Project
For the cross-course logistics (deadlines, peer review, certification mechanics), see Final Project (Zoomcamp Logistics).
This page covers what is specific to the LLM Zoomcamp.
Project scope
Build a working RAG application on a knowledge base of your choice. Over two to three weeks, you apply modules 1 to 5 to your own data.
Your project should:
- Pick a domain.
- Ingest a knowledge base.
- Index it for retrieval.
- Wire up an LLM.
- Evaluate retrieval and the end-to-end RAG flow.
- Ideally include some monitoring.
Past projects from previous cohorts give a sense of the expected scope. Examples include a recipe search assistant, a fitness assistant, and a reference lookup tool for music notation. Most are modest in scope but cleanly built and well-documented.
Project structure
The LLM Zoomcamp has a single project at the end of the cohort. The window typically runs for two weeks of submission, then one week of peer review. You complete three peer reviews of other participants’ projects.
You can start working on the project before the window opens. The platform form opens once the cohort lead releases it.
Tech stack flexibility
You are not restricted to the technologies covered in the course. Use any LLM provider, vector database, framework, or programming language.
Caveats:
- Document your choices clearly in the README. Reviewers may not know your stack.
- Make the project reproducible. If a reviewer cannot run it (or at least understand how it would run), you lose reproducibility points.
- If you write the project in JavaScript, Go, or anything other than Python, give explicit setup instructions. Python is the only stack you can assume reviewers have ready.
Knowledge base / dataset
You choose the knowledge base. It can be in any language, including non-English. The README must still be in English so peer reviewers can evaluate the project. Pick a domain you find interesting because you will work with it for several weeks.
Avoid:
- Any dataset the course uses in its lectures or homework. Choose something new so the project shows your own work.
- Trivially small or toy data that does not exercise retrieval meaningfully.
Required components
Every LLM Zoomcamp project must include:
- An ingestion path that turns your raw knowledge base into something searchable.
- A retrieval system (text search, vector search, or hybrid).
- An LLM-powered answering layer that uses the retrieved documents.
- A retrieval evaluation: which strategy you tried and how it scored.
- An end-to-end evaluation of the full RAG flow.
- Some form of interface that a reviewer can use, even if it is just a Python script or a notebook. A web UI (Streamlit, Gradio, Flask) is welcome but not required.
The rubric does not require these nice-to-haves:
- Monitoring with Grafana, PostgreSQL, or another tool.
- A deployed live system.
Frameworks
The course teaches RAG without frameworks so that you understand the underlying concepts. For your project, frameworks are allowed. You can use LangChain, LlamaIndex, Haystack, or similar tools. Document why you chose the framework and what it gives you.
Evaluation criteria
Each course defines its own rubric. The platform shows the exact criteria when you review or are reviewed.
Common criteria for LLM Zoomcamp projects:
- Problem description and motivation.
- Knowledge base preparation and ingestion.
- Retrieval setup and evaluation of retrieval quality.
- LLM integration and end-to-end RAG flow.
- End-to-end evaluation.
- Reproducibility (can a reviewer run the project from your README).
- Documentation quality.
- Bonus: interface, monitoring, deployment, advanced techniques.
The full rubric for the current cohort is on the course platform under the project window.
Past projects
Use past projects to calibrate scope:
- Browse past LLM Zoomcamp cohorts on the course platform.
- The 2024 cohort’s project gallery is a good starting reference for scope.
Certification
Submit a passing project on time and complete your peer reviews. That is the requirement to graduate.
What is not required:
- Homework scores. Homework is for learning.

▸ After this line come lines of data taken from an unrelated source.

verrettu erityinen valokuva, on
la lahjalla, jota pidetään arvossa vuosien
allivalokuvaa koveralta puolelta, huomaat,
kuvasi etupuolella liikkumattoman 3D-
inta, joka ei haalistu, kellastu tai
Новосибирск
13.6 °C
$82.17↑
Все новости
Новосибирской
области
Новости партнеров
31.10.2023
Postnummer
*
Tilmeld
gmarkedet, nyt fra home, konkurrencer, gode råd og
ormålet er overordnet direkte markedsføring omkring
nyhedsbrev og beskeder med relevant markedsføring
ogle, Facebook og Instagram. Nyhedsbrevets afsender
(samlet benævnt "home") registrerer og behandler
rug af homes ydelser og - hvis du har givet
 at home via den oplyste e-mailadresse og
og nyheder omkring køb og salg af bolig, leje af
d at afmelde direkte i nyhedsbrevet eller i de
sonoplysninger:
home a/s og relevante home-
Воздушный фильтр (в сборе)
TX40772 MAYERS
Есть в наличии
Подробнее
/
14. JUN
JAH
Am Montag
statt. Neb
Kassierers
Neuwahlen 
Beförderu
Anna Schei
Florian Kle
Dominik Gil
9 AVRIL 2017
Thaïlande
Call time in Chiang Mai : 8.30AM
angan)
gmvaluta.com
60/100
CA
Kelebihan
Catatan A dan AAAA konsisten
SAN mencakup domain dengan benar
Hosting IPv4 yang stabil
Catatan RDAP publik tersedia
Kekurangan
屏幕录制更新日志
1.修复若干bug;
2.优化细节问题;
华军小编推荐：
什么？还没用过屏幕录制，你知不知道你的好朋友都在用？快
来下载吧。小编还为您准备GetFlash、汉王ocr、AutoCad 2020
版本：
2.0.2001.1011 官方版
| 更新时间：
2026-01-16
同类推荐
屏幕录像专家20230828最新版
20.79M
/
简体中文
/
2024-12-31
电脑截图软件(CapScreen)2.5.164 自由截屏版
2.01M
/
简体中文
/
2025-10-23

- Live session attendance.
- Leaderboard points beyond the project.
The earliest you can receive your certificate is after the peer-review deadline. For when the certificate is issued and how to add it to LinkedIn, see Certification (Zoomcamp Logistics).
Portfolio focus
Treat the project as a portfolio piece with a meaningful repository name such as recipes-rag-assistant, not homework-final. Include a clear README. Past graduates have used these projects in job applications and interviews.
A few habits make the difference between finishing the course and building something employers notice:
- Start building from day one. Do not wait for the project window to open. Read the project guidelines at the start, decide what you want to build, and apply each module to your own project as you learn it. Putting concepts into practice immediately beats going through the material passively.

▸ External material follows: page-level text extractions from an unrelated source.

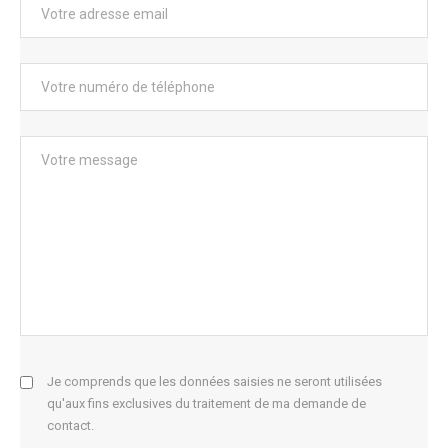
Je comprends que les données saisies ne seront utilisées
qu'aux fins exclusives du traitement de ma demande de
contact.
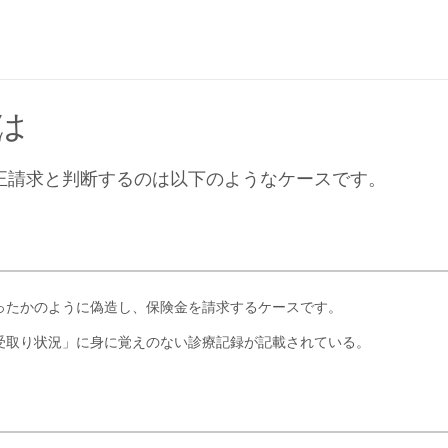
は
正請求と判断するのは以下のようなケースです。
ったかのように偽造し、保険金を請求するケースです。
受取り状況」に身に覚えのない診療記録が記載されている。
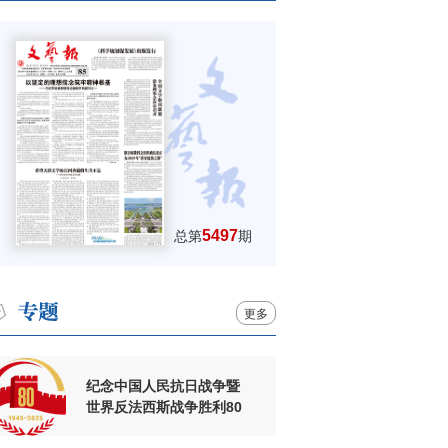
5497
总第
期
更多
纪念中国人民抗日战争暨
世界反法西斯战争胜利80
周年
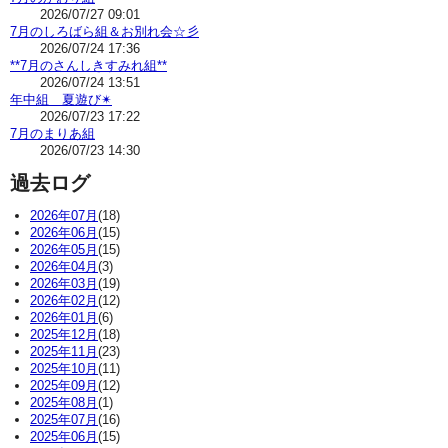
2026/07/27 09:01
7月のしろばら組＆お別れ会☆彡
2026/07/24 17:36
**7月のさんしきすみれ組**
2026/07/24 13:51
年中組 夏遊び✴
2026/07/23 17:22
7月のまりあ組
2026/07/23 14:30
過去ログ
2026年07月
(18)
2026年06月
(15)
2026年05月
(15)
2026年04月
(3)
2026年03月
(19)
2026年02月
(12)
2026年01月
(6)
2025年12月
(18)
2025年11月
(23)
2025年10月
(11)
2025年09月
(12)
2025年08月
(1)
2025年07月
(16)
2025年06月
(15)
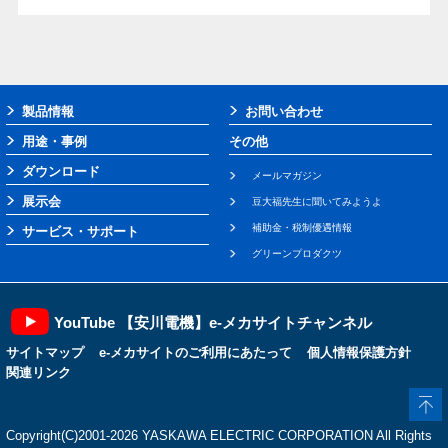
製品情報
お問い合わせ
用途・事例
その他
ダウンロード
メールマガジン
展示会
豆大福先生に聞いてみようよ
補助金・税制優遇情報
サービス・サポート
グリーンプロダクツ
YouTube 【安川電機】e-メカサイトチャンネル
サイトマップ
e-メカサイトのご利用にあたって
個人情報保護方針
関連リンク
Copyright(C)2001‐2026 YASKAWA ELECTRIC CORPORATION All Rights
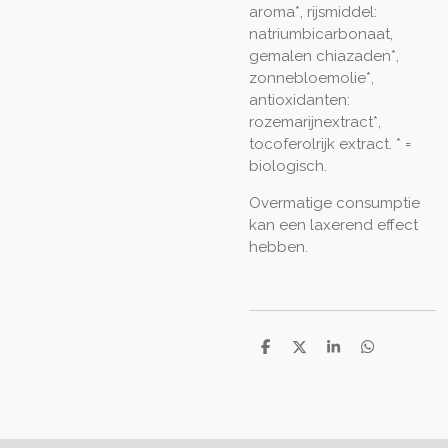
aroma*, rijsmiddel:
natriumbicarbonaat,
gemalen chiazaden*,
zonnebloemolie*,
antioxidanten:
rozemarijnextract*,
tocoferolrijk extract. * =
biologisch.
Overmatige consumptie
kan een laxerend effect
hebben.
D
D
S
D
e
e
h
e
l
e
a
l
e
l
r
e
n
e
n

- Build more than one project. Everyone finishes the course with a RAG app on the same course dataset, so that alone does not stand out. Build several projects on data and problems you chose yourself. A small portfolio of varied projects (a RAG app, an agent, something in a different domain) is far stronger than a single one.
- Make them your own. The strongest projects solve a problem you actually have, on data you picked, cleaned, and structured yourself. That work is what shows your skills.
For project ideas, the AI Engineering Field Guide collects take-home assignments from 100+ companies. You can also look at what companies you want to work for tend to ask, and build something in that direction.